There were a few playgrounds in Siena, but never any children. Which was odd since school was out and the kids were all on summer holiday. I noticed a lack of children right away, a trend that continued on to Florence. When I asked Brad's uncle about it (an intellectual who lives in Southern Italy with great insights - basically the perfect person to send my cultural queries to), he explained that Italy actually has the lowest birthrate in the world apart from Japan! Who knew? Economic crisis and shifting values are assumed to be the culprit. It also explained why we felt Italy (at least Florence and Siena) was surprisingly un-friendly to children and families.
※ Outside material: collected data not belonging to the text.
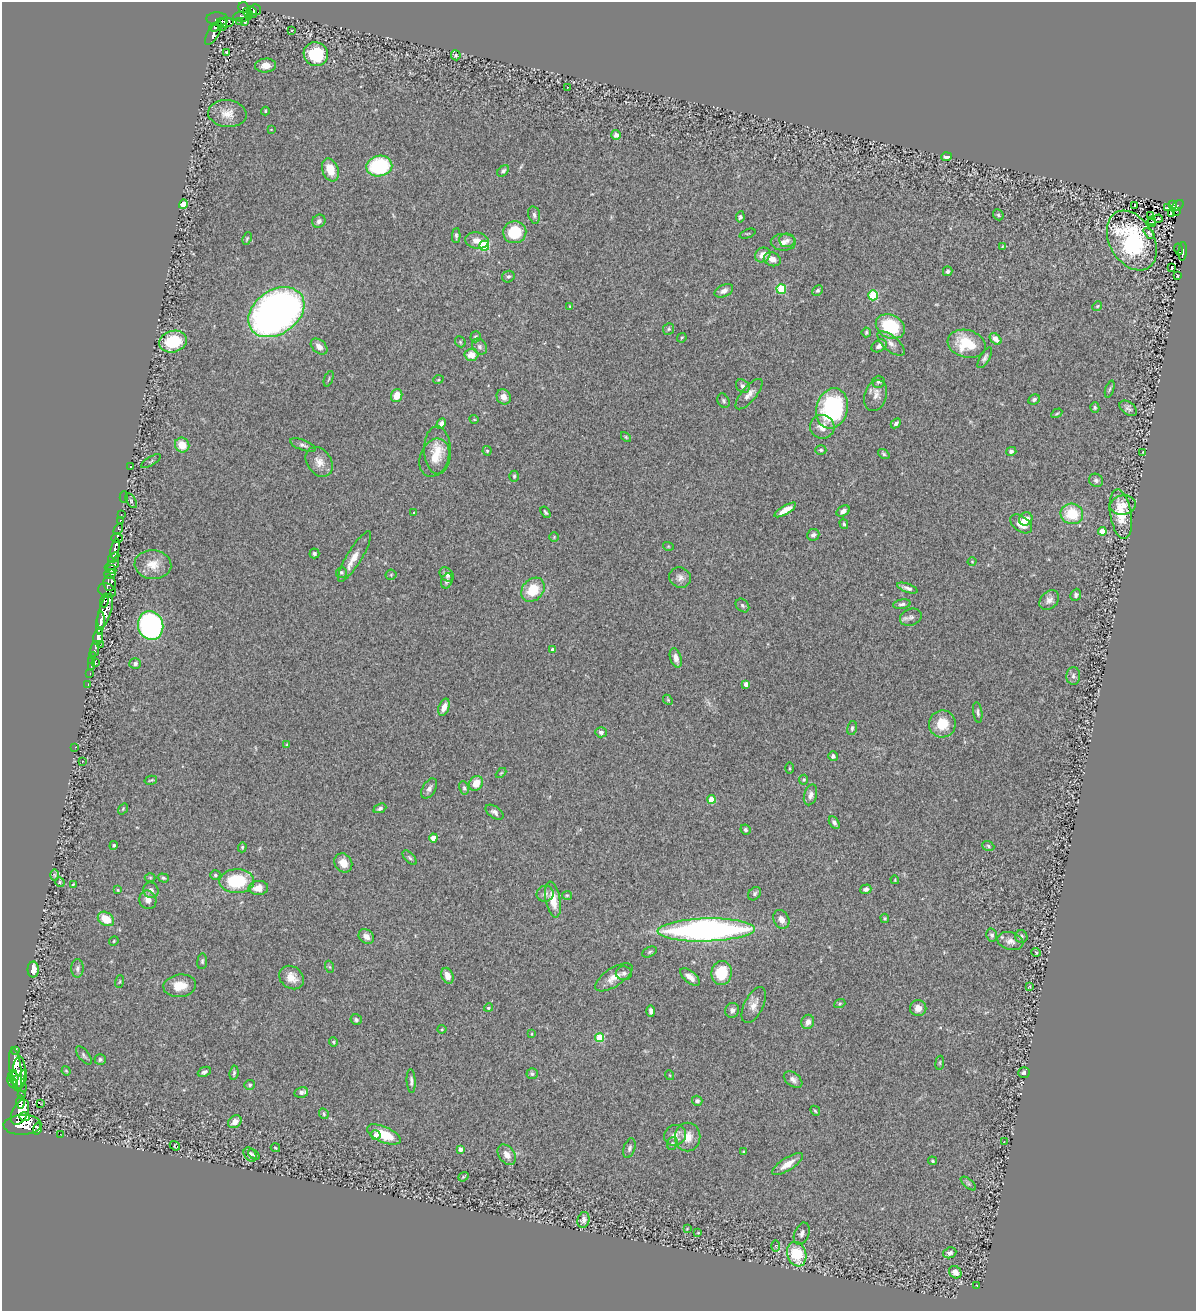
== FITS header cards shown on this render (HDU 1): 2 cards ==
NAXIS1  =                 1194
NAXIS2  =                 1309

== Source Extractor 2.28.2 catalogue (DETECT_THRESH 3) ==
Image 1194 x 1309 px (HDU 1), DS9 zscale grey, 1 PNG px = 1 image px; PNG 1198 x 1313 px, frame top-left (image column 1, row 1309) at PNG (2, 2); each listed source drawn as its Kron ellipse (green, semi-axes under 4 px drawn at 4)
Background 0.573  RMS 0.07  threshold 0.211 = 3 sigma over >= 5 px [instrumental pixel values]
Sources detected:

Yes, Italy! I know Italy has a well known reputation for loving children and laissez-faire child rearing (Reggio Emilia, a very child-directed educational approach hails from Italy) but we found adults to be overbearing, rude, and uncomfortable with our children. It was a hard thing to accept given that we chose Italy as a destination with our children based on this false reputation, but we made the best of it and loved our time.

It is such a wonder using fountains that are several hundred years old - and still work! So much of Italy remains as it did 500 years ago and that is definitely an experience I will not forget. Next to this beautiful fountain was a Tiger, my all-time favourite cheap store (of course from Scandinavia, heart!) which is just so cool. That a modern chain store can plop right next to this 300 year old fountain and just coexist happily. That is the charm of Old Europe.

Siena has an incredible piazza in the center of the town where you can find everyone around dinner time. The kids took pretty quickly to pigeon chasing. I was so afraid that Chloe would bail on the downhill and uneven ground but she never did. This was a daily occurrence. Gelato for dessert, pigeon chasing, people watching, breathing it all in. Ah. 

One rainy day we decided to tour a massive cathedral. I always have mixed feelings when I'm touring a humongous church like this. For all of the gold and pomp, for all of the marble and statues, for all of the objective beauty, it can feel hollow. It's an art to appreciate something while still being critical.

Siena was the perfect first step into Italian culture. Coming from Sweden, I'm thankful we didn't jump right into Florence, where the cultural differences were even more pronounced. It was quiet but still exciting, beautiful but simple, and ever so charming. It wasn't just the gelato!

ps - you can find our stroller here :)


  1. I studied in Perugia and later did thesis research in Rome; while there are a lot of foreign students (from everywhere) in Perugia, it isn't as heavily touristed as Florence. I never really liked Florence for that reason. You'd certainly prefer the little Franciscan churches (and spirituality) in Umbria. Assisi itself can be a bit much in terms of the "pilgrim industry", but there again the solution is to visit early, or out of season.

    The tourists include not only Christians of all denominations but also Buddhists, who have a great love of Francis, who, like the Buddha, gave up everything from his affluent youth.

    In a way, Italy is experiencing the changes Québec did in the early 1960s, with a plummeting birthrate. But while the 1960s saw unprecedented prosperity here, times can be very hard in Italy nowadays and precarious work is very common even among highly-educated people.

    There are a lot of tourists - and pilgrims - in Rome as well, but it is a far larger city and there are many areas where few tourists venture.

    By the way, I love your red skirt.